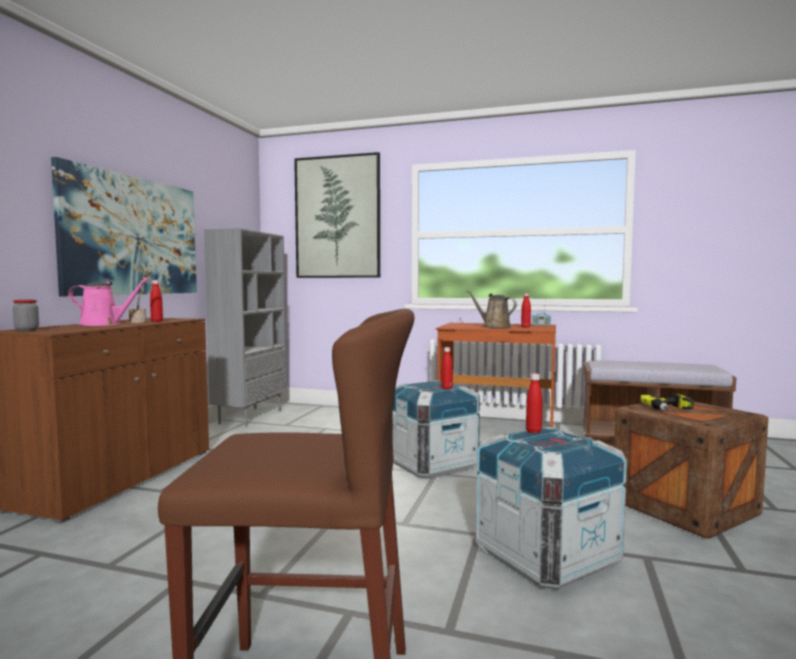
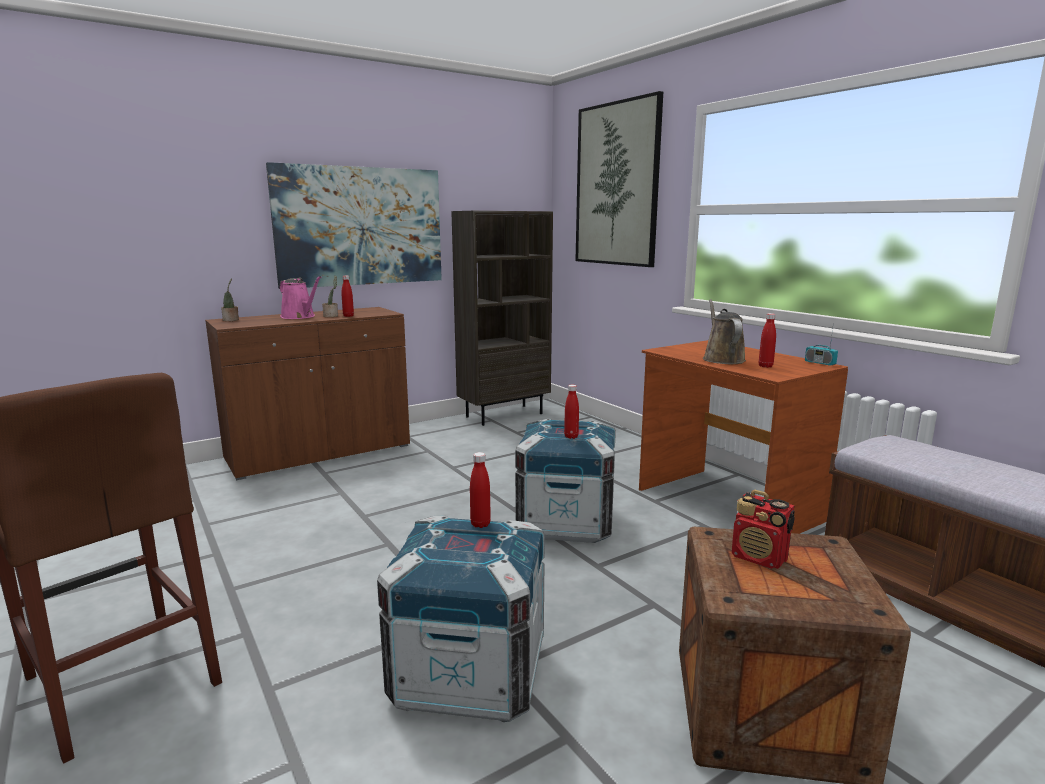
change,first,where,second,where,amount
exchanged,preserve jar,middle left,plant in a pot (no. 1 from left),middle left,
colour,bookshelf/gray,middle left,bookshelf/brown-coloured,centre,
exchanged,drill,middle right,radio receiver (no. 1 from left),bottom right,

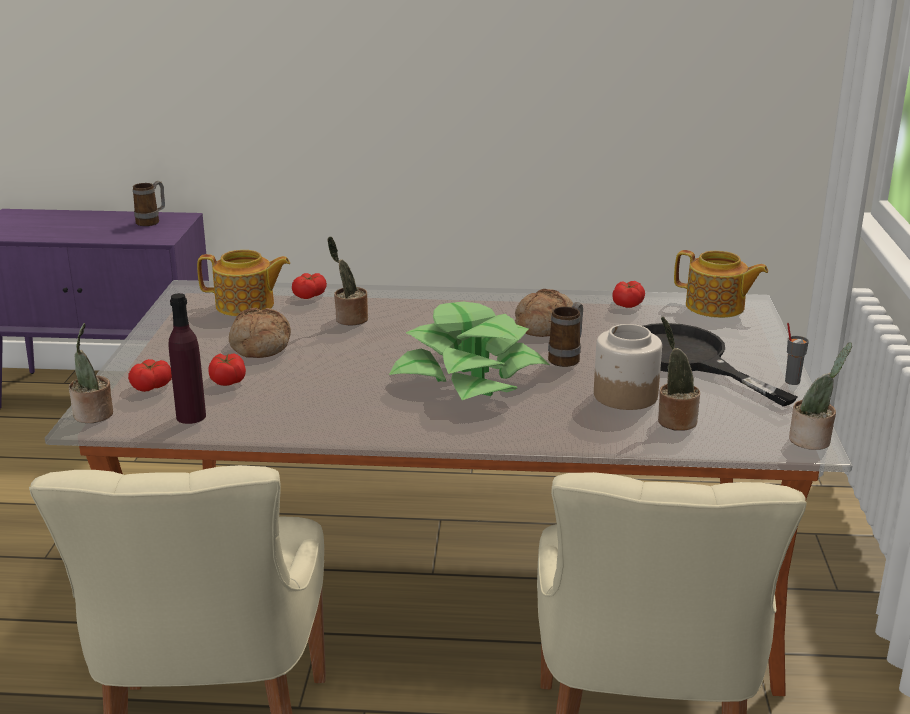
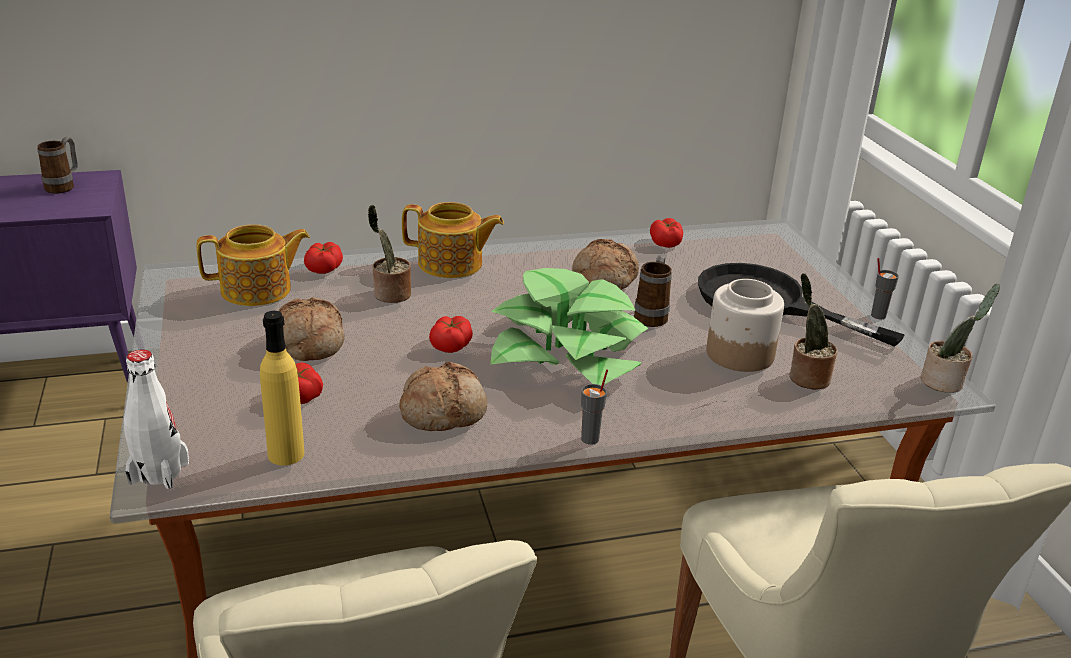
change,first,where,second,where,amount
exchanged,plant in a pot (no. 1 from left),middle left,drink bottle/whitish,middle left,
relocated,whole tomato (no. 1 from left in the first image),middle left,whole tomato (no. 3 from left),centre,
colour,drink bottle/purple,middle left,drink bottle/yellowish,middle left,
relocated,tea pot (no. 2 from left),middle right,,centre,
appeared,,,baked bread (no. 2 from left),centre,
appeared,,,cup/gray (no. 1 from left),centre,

__________________________________________________

Leave the pictures aside and transcribe only the lines from the one holding "exchanged,drill,middle right,radio receiver" through the final line of the records above.

exchanged,drill,middle right,radio receiver (no. 1 from left),bottom right,

change,first,where,second,where,amount
exchanged,plant in a pot (no. 1 from left),middle left,drink bottle/whitish,middle left,
relocated,whole tomato (no. 1 from left in the first image),middle left,whole tomato (no. 3 from left),centre,
colour,drink bottle/purple,middle left,drink bottle/yellowish,middle left,
relocated,tea pot (no. 2 from left),middle right,,centre,
appeared,,,baked bread (no. 2 from left),centre,
appeared,,,cup/gray (no. 1 from left),centre,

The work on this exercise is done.